## REQUIRED WORK
Please return, unchanged, the lines of the rows from the very first line through the line holding "Articles récents", inclusive.

▬▬▬▬▬▬▬▬▬▬

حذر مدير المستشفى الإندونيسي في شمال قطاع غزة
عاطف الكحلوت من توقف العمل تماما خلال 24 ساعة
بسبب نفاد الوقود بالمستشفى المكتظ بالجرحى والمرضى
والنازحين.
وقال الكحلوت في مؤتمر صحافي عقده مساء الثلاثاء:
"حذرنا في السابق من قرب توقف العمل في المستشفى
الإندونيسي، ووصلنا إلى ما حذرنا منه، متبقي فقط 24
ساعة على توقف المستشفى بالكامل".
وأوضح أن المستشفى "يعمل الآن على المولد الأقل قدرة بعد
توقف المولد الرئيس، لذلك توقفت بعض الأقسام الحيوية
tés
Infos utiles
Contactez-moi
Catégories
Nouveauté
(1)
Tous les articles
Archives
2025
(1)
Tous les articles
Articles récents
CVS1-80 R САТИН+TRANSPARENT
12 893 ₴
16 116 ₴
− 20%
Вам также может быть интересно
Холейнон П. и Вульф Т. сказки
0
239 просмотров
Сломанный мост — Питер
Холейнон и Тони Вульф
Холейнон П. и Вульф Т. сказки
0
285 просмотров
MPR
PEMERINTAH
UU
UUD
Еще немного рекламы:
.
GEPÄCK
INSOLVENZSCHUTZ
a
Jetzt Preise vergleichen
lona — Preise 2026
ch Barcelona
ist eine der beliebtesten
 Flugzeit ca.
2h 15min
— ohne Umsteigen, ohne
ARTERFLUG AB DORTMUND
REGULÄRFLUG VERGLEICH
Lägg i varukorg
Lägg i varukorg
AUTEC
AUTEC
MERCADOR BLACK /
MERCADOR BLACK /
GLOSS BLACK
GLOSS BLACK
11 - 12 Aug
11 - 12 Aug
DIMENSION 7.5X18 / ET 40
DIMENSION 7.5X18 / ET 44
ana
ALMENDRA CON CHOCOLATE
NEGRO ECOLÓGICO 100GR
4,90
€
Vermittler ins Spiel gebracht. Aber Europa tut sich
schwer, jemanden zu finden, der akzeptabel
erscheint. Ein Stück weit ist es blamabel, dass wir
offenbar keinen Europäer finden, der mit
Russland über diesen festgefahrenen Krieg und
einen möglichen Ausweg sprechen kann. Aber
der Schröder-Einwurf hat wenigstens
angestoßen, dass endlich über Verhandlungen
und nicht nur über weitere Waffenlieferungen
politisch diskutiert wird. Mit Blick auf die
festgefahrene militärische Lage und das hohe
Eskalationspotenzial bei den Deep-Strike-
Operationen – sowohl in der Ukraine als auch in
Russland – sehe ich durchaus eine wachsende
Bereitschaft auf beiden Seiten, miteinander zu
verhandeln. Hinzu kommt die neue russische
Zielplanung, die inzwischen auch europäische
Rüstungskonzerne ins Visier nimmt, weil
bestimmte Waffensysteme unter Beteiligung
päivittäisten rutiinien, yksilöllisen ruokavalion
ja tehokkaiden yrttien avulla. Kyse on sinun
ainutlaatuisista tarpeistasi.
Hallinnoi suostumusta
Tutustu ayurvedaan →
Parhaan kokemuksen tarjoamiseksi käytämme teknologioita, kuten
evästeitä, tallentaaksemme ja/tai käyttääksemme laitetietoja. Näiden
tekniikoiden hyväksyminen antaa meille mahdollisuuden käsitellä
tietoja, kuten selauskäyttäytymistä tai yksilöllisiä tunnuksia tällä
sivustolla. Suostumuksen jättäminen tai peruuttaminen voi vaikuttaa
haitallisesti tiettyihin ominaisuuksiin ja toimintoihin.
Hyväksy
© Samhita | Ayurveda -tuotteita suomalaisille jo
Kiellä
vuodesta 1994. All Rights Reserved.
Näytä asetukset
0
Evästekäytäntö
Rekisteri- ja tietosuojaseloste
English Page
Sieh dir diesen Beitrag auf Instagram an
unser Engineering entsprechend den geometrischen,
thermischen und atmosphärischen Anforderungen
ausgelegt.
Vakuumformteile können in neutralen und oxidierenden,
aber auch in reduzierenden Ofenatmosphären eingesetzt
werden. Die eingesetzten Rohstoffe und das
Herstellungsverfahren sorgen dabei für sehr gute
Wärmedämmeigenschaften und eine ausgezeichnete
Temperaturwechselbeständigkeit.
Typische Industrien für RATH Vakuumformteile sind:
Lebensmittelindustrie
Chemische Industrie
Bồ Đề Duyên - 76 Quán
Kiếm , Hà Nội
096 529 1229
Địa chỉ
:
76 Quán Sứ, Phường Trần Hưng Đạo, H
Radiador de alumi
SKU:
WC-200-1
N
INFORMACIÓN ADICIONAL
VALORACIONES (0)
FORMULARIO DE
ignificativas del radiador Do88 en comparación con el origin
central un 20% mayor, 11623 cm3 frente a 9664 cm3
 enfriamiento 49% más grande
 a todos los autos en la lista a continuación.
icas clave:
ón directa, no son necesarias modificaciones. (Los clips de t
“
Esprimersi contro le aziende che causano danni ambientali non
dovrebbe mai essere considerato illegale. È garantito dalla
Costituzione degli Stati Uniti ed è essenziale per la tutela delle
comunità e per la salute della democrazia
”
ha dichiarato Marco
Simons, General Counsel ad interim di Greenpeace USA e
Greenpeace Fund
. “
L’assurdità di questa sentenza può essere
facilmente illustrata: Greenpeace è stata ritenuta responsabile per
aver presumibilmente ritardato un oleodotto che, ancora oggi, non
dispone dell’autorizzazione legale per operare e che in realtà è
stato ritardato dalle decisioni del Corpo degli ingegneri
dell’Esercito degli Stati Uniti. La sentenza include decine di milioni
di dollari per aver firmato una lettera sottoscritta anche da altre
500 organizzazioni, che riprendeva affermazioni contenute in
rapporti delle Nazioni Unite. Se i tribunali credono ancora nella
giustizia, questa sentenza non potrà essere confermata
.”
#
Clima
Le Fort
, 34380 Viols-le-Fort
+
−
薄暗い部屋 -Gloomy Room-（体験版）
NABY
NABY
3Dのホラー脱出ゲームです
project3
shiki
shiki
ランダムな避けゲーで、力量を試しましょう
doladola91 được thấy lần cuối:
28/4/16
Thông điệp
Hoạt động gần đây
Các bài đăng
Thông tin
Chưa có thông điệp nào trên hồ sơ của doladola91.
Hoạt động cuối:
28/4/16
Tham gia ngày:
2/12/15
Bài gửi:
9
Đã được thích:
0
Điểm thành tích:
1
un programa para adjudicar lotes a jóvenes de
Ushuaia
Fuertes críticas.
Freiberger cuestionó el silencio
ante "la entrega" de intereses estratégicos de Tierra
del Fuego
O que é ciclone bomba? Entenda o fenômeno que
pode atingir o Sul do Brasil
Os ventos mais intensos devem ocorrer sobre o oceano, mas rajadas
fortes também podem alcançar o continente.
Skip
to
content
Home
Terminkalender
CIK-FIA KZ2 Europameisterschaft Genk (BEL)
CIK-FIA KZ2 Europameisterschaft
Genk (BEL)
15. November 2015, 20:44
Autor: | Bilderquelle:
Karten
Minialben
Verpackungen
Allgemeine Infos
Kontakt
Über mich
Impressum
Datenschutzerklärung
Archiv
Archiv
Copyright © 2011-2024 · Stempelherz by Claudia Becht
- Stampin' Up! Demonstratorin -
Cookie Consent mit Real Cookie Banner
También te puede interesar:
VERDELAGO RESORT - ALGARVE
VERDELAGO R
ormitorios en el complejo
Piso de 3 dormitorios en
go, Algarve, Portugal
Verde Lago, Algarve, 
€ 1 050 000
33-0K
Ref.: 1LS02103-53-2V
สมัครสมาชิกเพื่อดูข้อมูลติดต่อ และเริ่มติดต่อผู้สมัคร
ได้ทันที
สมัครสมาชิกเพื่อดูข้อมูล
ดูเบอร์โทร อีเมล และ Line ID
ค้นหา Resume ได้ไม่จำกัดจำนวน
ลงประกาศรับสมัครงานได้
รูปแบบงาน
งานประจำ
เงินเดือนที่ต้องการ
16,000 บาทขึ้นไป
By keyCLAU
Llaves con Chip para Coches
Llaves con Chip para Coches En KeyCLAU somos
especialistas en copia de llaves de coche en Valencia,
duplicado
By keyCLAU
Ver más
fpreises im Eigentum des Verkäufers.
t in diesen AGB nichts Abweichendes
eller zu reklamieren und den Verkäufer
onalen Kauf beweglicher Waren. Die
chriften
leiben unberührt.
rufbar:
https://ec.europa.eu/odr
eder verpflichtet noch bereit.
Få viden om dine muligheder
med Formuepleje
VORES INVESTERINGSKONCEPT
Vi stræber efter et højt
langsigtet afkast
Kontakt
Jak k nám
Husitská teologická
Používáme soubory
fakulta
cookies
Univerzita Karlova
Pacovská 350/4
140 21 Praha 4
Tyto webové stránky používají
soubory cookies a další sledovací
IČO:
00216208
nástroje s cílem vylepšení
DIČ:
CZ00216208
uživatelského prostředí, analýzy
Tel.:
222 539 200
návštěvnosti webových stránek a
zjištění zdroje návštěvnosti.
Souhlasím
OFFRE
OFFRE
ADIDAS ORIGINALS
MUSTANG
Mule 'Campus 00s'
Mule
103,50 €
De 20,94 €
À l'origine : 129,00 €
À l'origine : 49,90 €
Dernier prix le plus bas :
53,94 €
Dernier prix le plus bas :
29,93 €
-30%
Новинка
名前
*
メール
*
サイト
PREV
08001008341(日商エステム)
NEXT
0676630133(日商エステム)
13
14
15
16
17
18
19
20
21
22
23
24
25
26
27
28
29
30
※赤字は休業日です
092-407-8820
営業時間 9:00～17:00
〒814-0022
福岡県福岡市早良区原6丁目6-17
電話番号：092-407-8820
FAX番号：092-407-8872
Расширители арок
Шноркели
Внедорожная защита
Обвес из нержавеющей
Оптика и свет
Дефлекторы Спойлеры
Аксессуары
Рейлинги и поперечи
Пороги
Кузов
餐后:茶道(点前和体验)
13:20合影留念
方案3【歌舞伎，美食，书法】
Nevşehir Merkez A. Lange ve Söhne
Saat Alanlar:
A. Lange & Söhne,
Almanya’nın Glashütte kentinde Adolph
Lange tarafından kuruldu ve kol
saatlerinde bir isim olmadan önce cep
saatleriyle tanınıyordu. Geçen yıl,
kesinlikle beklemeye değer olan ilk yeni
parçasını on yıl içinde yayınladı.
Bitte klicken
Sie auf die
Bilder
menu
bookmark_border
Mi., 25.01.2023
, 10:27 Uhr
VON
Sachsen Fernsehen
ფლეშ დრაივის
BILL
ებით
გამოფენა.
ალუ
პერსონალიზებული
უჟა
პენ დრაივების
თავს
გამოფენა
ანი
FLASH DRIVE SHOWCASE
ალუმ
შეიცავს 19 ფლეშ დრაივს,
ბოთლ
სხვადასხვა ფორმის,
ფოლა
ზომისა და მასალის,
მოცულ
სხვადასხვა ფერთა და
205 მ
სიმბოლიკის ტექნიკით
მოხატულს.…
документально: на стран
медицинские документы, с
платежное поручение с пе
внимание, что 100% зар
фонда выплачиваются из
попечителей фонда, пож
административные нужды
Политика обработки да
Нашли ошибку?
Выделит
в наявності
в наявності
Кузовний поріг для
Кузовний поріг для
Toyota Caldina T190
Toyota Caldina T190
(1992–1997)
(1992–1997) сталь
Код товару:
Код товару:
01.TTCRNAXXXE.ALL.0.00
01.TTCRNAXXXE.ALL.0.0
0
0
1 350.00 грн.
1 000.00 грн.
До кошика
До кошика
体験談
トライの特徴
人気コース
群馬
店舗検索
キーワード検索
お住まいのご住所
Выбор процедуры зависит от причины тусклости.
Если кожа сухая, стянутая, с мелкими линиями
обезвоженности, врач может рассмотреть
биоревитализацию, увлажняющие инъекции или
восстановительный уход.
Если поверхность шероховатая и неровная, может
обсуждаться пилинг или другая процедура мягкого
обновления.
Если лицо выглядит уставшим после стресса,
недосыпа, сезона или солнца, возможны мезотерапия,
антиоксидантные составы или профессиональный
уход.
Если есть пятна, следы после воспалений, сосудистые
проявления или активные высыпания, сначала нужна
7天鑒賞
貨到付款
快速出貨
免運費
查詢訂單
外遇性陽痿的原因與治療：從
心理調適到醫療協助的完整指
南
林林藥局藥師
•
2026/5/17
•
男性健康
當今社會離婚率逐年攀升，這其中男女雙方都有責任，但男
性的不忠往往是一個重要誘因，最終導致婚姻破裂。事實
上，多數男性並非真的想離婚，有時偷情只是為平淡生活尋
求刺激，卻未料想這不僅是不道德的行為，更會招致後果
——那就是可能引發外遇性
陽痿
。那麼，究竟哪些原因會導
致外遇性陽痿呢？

▬▬▬▬▬▬▬▬▬▬

## WRITTEN RESPONSE
حذر مدير المستشفى الإندونيسي في شمال قطاع غزة
عاطف الكحلوت من توقف العمل تماما خلال 24 ساعة
بسبب نفاد الوقود بالمستشفى المكتظ بالجرحى والمرضى
والنازحين.
وقال الكحلوت في مؤتمر صحافي عقده مساء الثلاثاء:
"حذرنا في السابق من قرب توقف العمل في المستشفى
الإندونيسي، ووصلنا إلى ما حذرنا منه، متبقي فقط 24
ساعة على توقف المستشفى بالكامل".
وأوضح أن المستشفى "يعمل الآن على المولد الأقل قدرة بعد
توقف المولد الرئيس، لذلك توقفت بعض الأقسام الحيوية
tés
Infos utiles
Contactez-moi
Catégories
Nouveauté
(1)
Tous les articles
Archives
2025
(1)
Tous les articles
Articles récents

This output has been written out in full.